Conductcontacttransmit(CCT) is a collaborative  semi-improvised electroacoustic performance by Bojana Šaljić Podešva (SI) and Maria Papadomanolaki (GR) developed between 2013-2014 during a series of short residencies produced by CONA Institute for contemporary arts processing in Ljubljana, Slovenia.

The spine of the work is based on a collaboratively generated text-score that is used to manipulate  and design sounds during the performance. More specifically, for over a year the two artists worked together remotely, exchanging existing texts and writings about their experiences of living in Ljubljana at different lenghts and timeframes, prompting the generation of new scores. Although coming from different creative backgrounds, the artists agreed to start their collaboration on a philosophical and conceptual level while focusing on the material aspect of language.  

 

Mikhail Bakhtin’s notion of the utterance as a polyphonic mechanism (Bakhtin, 1986, p. 78, 98) becomes important when exchanging their individual ideas towards a jointly composed piece. Relating to what Jenkins or de Certeau referred to in their writing’s as ‘poaching’ (de Certeau, 1984, pp.174-175; Jenkins, 2013, p. 26) the artists attempt to deconstruct, reconstruct, merge and re-appropriate popular or widely accepted narratives about the perception of the urban environment in an effort to introduce marginal, speculative and transient meanings. This process of excavation and distillation of writings led to the generation of keywords that the artists selected from the original texts and used to compose the final text-score used in the performance.
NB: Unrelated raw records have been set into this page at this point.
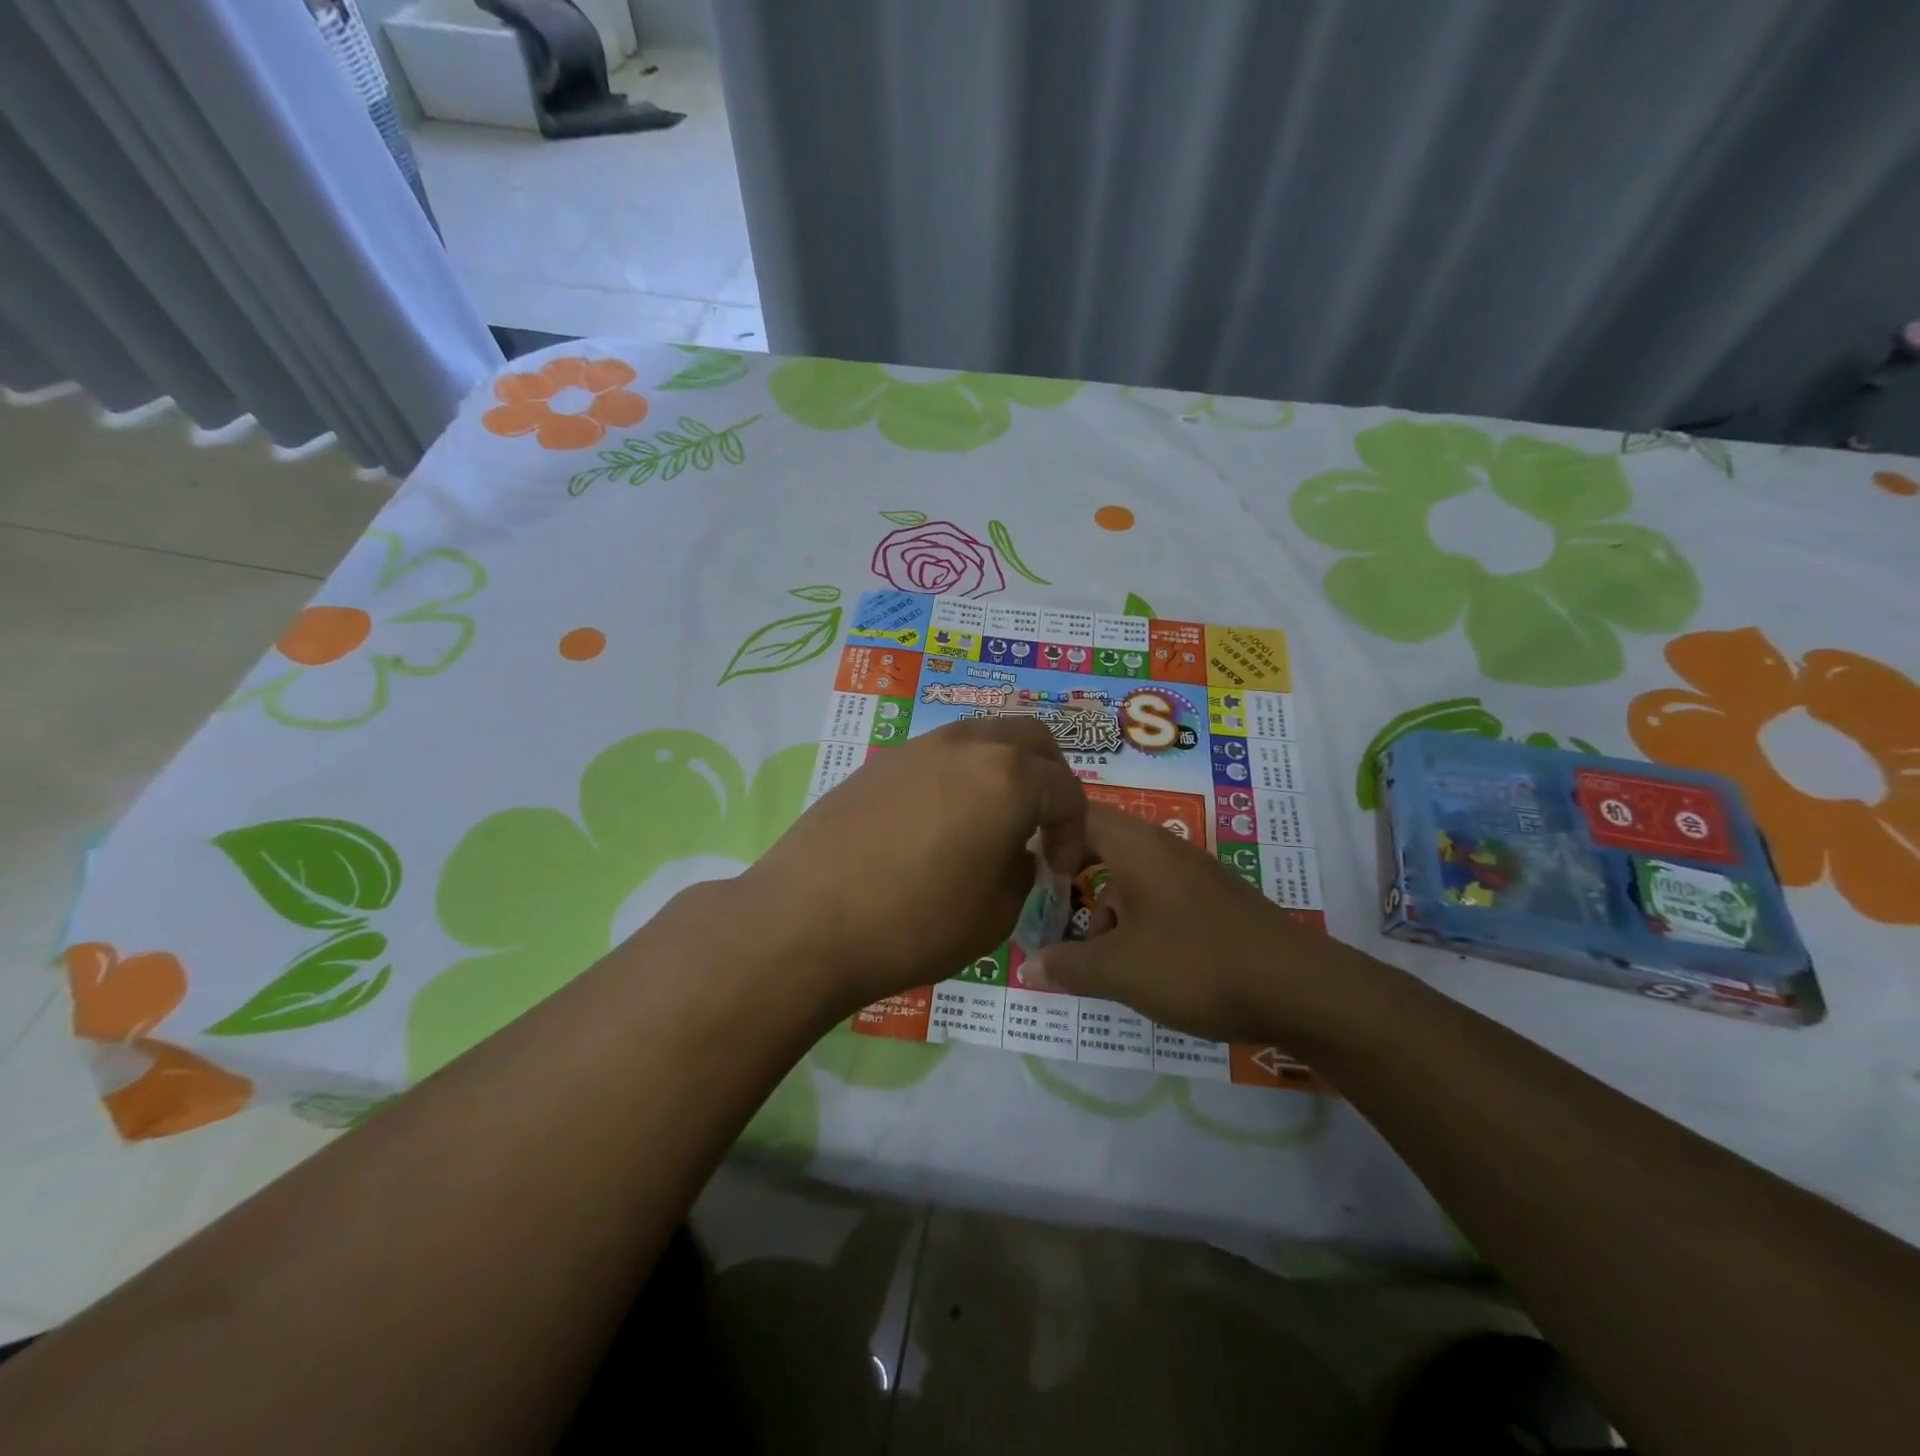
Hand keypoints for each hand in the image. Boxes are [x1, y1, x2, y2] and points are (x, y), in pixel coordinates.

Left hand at [727, 719, 1087, 1018]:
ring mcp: (917, 747)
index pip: (1066, 790)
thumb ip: (1021, 872)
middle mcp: (966, 746)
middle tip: (1041, 825)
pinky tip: (940, 822)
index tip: (1060, 869)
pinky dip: (960, 776)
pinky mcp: (878, 762)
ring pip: (982, 736)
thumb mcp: (994, 915)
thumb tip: (1014, 852)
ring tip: (991, 820)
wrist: (803, 922)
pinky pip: (939, 754)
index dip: (1075, 832)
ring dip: (1002, 770)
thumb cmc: (912, 924)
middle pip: (1030, 739)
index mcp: (1008, 778)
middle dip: (1049, 778)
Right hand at [1022, 804, 1352, 1043]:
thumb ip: (1067, 965)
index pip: (1076, 813)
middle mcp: (1163, 848)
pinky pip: (1156, 900)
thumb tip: (1027, 965)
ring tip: (1099, 960)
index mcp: (1136, 845)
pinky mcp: (1212, 903)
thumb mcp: (1119, 970)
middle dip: (1072, 884)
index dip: (1045, 834)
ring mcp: (1191, 875)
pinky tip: (1141, 968)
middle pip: (1100, 847)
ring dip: (1105, 912)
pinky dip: (1136, 924)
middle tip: (1050, 918)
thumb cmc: (1197, 964)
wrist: (1301, 990)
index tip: (1024, 872)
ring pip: (1129, 879)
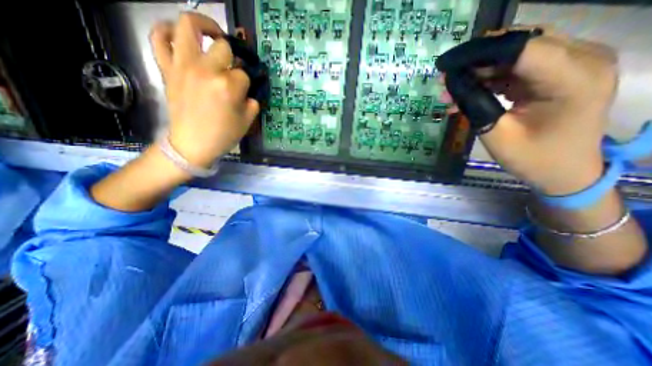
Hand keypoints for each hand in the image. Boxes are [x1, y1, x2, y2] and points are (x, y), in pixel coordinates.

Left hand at [149, 12, 259, 166]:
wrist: (193, 144)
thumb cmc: (223, 135)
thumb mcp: (247, 122)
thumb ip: (252, 102)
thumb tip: (248, 91)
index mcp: (228, 87)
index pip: (244, 74)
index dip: (247, 83)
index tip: (244, 92)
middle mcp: (206, 70)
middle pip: (224, 48)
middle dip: (233, 58)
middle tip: (233, 67)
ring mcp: (183, 66)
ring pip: (189, 26)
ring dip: (204, 26)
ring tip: (212, 36)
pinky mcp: (168, 68)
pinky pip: (159, 38)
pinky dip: (168, 31)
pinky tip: (180, 37)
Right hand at [438, 29, 617, 195]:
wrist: (566, 171)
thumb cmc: (534, 159)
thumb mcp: (497, 135)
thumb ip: (476, 105)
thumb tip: (453, 84)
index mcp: (573, 78)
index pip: (521, 48)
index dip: (478, 53)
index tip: (445, 65)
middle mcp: (584, 58)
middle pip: (521, 44)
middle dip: (477, 60)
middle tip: (446, 78)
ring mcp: (575, 62)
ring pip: (517, 52)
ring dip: (481, 70)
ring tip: (452, 89)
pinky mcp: (562, 71)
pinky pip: (519, 65)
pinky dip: (491, 77)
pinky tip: (470, 92)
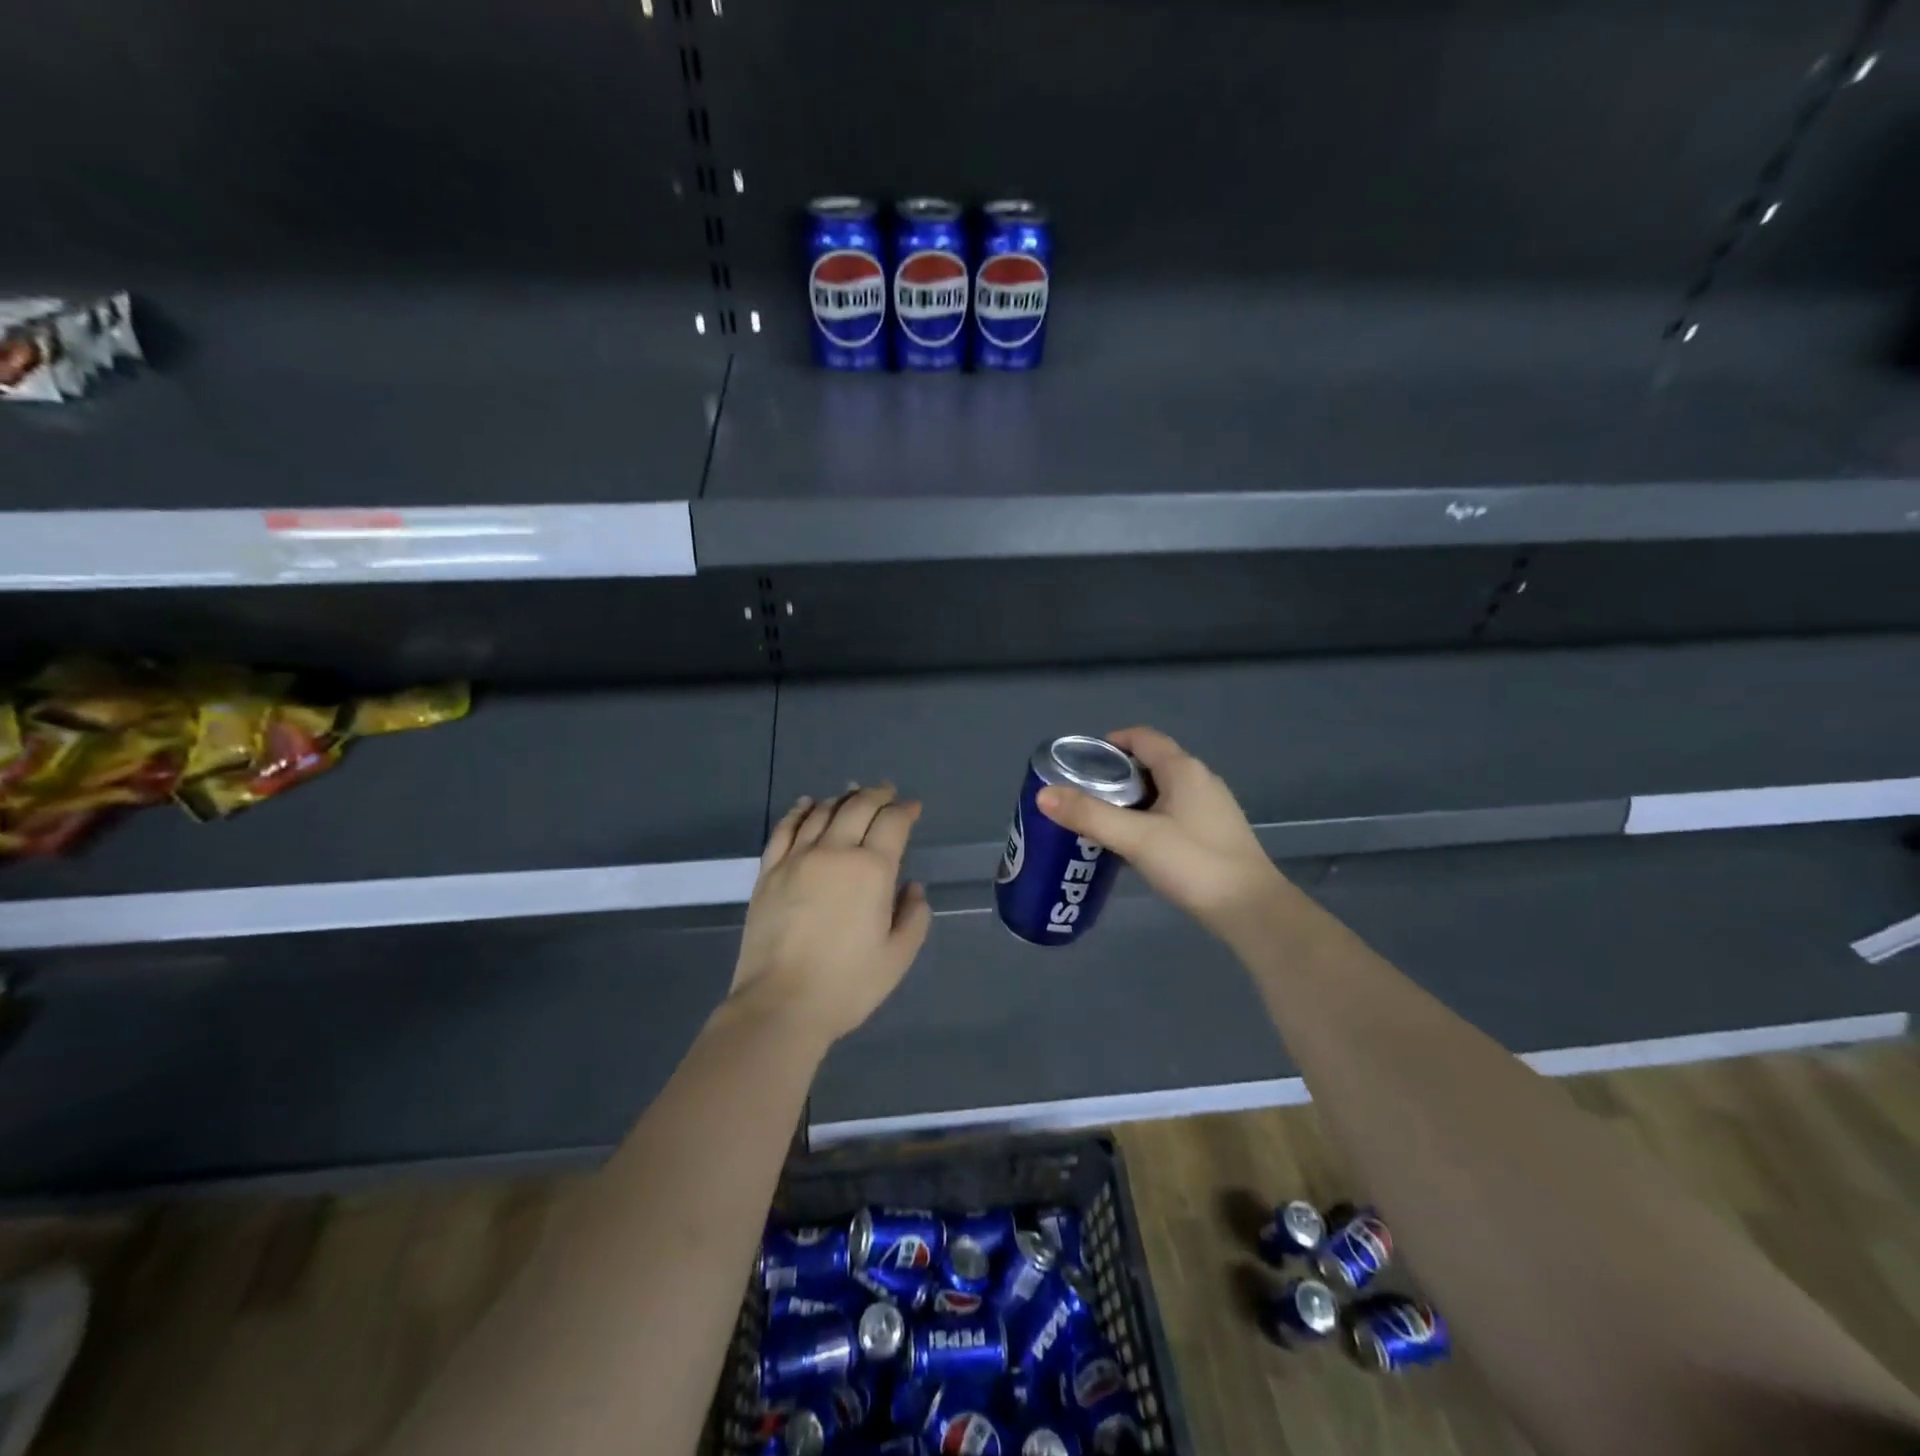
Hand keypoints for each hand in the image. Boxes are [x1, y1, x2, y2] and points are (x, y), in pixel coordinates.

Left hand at [729, 784, 931, 1044]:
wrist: (780, 1004)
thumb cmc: (847, 985)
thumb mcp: (897, 957)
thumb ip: (913, 916)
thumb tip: (912, 887)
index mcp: (871, 870)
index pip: (892, 823)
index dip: (905, 810)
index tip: (912, 807)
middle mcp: (834, 853)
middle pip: (857, 808)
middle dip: (877, 795)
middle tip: (887, 791)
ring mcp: (797, 859)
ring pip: (821, 813)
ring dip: (840, 799)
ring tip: (851, 794)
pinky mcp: (768, 872)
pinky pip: (785, 829)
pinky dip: (799, 812)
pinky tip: (806, 805)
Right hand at [1036, 727, 1284, 932]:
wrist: (1252, 910)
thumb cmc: (1194, 864)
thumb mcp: (1136, 838)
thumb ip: (1089, 815)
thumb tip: (1043, 795)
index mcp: (1183, 770)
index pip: (1143, 738)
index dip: (1111, 742)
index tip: (1080, 761)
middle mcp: (1200, 781)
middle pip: (1150, 764)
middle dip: (1115, 775)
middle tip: (1082, 794)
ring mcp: (1211, 808)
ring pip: (1162, 791)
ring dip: (1131, 800)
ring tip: (1100, 820)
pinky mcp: (1214, 834)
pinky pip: (1173, 814)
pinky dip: (1148, 819)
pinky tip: (1133, 845)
Instead of following the text-score word by word for the performance of the piece, the artists choose to use it as a libretto for structuring the piece and choosing the sounds. In its four consecutive movements titled ‘surface’, ‘under’, ‘vortex’ and ‘core’ the final form of conductcontacttransmit emerges from the synapses and conflicts between the text-score and the performers’ improvised mutual sonic exchanges. With text-score and sound equally prone to fragmentation and contingency, the performance attempts to offer a playful and thought-provoking interplay between these registers of perception.  The text-score in the form of a projected video  and its fast-moving words touch upon the sound found in visual stimuli and vice versa, on the interplay between antitheses. Ultimately, the performance aspires to offer a playful and thought-provoking interplay between text, sound, memory and imagination.

The suggested stage plan is for the performers to set-up their equipment and instruments in the middle of the room, off-stage, in-between the audience, all facing the projection screen and with the four speakers surrounding them.

Different iterations of the performance were presented at

ZVO.ČI.TI so.und.ing DUO, Kino Šiška, Ljubljana, SI, September 2014; Sonorities Festival 2015, SARU Sonic
Lab, Queen’s University, Belfast, April 2015;  Surprise
and Serendipity, Apiary Studios, London, April 2015.